▸ Набор заданий
A) Каким назван конец выступления Солженицына в отрывке о Солженицыне?
B) Измени фрагмент отрывка о Солженицыне. Начни со слов «Несмотря на горечь», остановись после слов «(I, стр. 279).» и замени «провинцию» на «глубинку».

▸ Текст для разбора
Солженицын стремится сделать личной отправной точкой реализации свободы внутреннюю ответственность человека перед Богом - мировым источником абсолютных критериев Истины и Добра. Возможна и другая терминология, абсолютизирующая категорию Совести. Правда, верующие указывают на ее опасную произвольность и относительность, на отсутствие незыблемых точек отсчета при утрате ответственности перед Богом. Но когда нет свободы, нет и возможности без смертельного риска, не для многих посильного, осуществлять такую ответственность. Поэтому в наши дни нельзя говорить о второстепенном значении общественного устройства в жизни людей.

Свободный мир всегда стоuт перед неотложной задачей цивилизации, очищения своего выбора, но несвободный мир лишен и самой возможности выбора. По этим причинам, отмечая тот грустный факт,

"что ни в одной стране на Земле сегодня нет той высшей формы свободы одухотворенных человеческих существ, которая состоит не в лавировке между статьями законов, но в добровольном самоограничении и в полном сознании ответственности - как эти свободы задуманы были нашими предками" (I, стр. 278-279),

надо бы еще напомнить себе и другим и то, что стрaны на Земле очень неодинаковы и что возможности нравственного существования в них несоизмеримо различны.

Несмотря на горечь приведенного выше вывода, конец выступления Солженицына оптимистичен:

"Однако, я глубоко верю в неповрежденность, здоровость корней великодушной мощной американской нации, с требовательностью честностью ее молодежи и недремлющим нравственным чувством. Я своими глазами видел американскую провинцию - и именно поэтому с твердой надеждой сегодня высказываю здесь это все" (I, стр. 279).

Хранимые данные
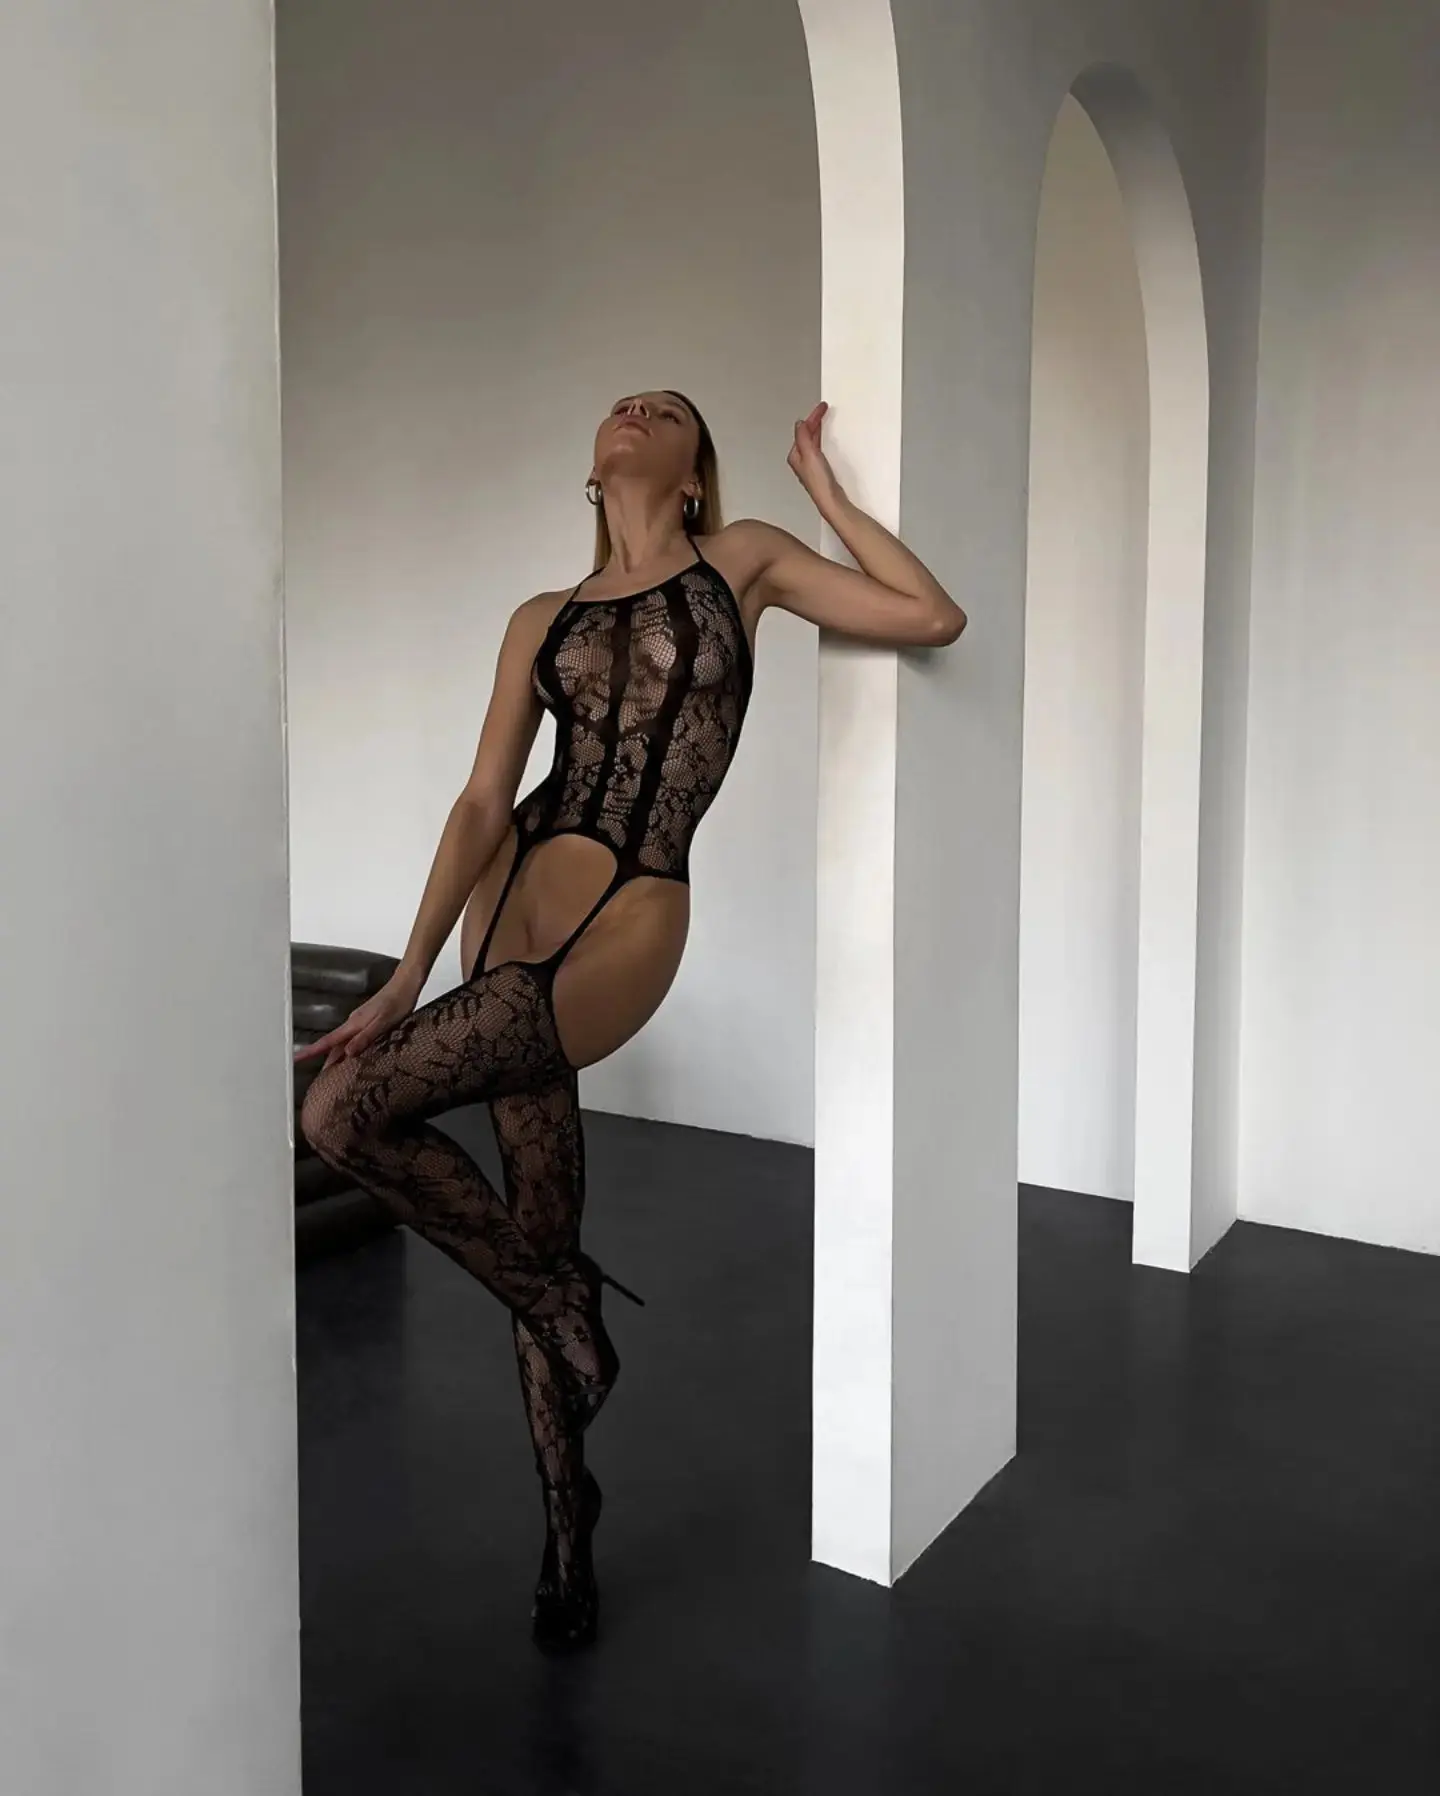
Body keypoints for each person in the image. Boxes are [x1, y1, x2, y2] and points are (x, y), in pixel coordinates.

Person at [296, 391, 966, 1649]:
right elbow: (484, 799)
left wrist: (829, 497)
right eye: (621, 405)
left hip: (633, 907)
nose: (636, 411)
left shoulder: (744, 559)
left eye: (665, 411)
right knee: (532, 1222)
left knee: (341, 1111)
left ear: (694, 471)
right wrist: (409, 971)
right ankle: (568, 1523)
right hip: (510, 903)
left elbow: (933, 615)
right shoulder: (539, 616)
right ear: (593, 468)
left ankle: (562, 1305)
...
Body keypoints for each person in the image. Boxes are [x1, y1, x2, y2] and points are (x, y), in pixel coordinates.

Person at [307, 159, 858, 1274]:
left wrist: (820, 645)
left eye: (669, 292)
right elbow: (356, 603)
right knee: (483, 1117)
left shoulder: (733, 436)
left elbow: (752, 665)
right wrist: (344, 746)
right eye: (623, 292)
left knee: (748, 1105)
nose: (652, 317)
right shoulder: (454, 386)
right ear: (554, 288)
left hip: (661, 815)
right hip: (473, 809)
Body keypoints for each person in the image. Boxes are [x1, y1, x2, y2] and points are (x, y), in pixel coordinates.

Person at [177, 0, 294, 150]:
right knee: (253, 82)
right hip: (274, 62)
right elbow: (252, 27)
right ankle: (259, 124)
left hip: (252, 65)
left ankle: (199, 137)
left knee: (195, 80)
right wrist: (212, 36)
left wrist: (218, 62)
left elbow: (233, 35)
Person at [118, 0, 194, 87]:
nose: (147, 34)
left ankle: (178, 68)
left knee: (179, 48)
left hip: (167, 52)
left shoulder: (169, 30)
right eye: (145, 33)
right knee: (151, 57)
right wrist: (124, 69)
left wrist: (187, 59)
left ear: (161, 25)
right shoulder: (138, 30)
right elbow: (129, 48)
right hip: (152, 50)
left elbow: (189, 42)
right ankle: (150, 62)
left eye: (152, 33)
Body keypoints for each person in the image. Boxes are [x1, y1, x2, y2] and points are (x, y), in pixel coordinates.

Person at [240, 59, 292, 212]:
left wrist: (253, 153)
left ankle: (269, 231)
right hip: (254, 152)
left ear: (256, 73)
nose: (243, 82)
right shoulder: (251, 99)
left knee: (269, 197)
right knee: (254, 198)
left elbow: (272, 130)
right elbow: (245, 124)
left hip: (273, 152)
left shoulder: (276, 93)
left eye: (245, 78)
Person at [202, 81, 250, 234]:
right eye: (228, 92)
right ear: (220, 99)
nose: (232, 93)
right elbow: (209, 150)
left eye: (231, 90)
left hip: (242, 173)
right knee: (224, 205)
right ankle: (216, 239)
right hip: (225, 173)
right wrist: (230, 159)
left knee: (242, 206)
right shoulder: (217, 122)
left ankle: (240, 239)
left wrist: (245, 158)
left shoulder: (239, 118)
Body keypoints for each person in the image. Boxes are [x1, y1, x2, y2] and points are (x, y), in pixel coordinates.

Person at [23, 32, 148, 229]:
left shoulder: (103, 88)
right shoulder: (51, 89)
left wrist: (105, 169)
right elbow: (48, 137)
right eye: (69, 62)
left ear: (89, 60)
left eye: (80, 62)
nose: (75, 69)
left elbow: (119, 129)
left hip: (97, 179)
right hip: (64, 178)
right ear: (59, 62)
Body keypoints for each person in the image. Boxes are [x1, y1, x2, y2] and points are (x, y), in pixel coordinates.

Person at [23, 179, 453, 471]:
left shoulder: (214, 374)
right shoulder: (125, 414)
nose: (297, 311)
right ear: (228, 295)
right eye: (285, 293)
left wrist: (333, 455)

▸ Ответы к заданиям
A) Конец выступления Солженицына назван оптимистичным.

B)
Несмотря на горечь приведенного выше вывода, конец выступления Солженицына оптимистичен:

"Однако, я глубоко верю в неповрежденность, здоровость корней великодушной мощной американской нации, с требовательностью честностью ее молодежи и недремлющим нравственным чувством. Я своими глазами видел американскую глубинку - и именно поэтому с твердой надеждой сегодня высказываю здесь это все" (I, стр. 279).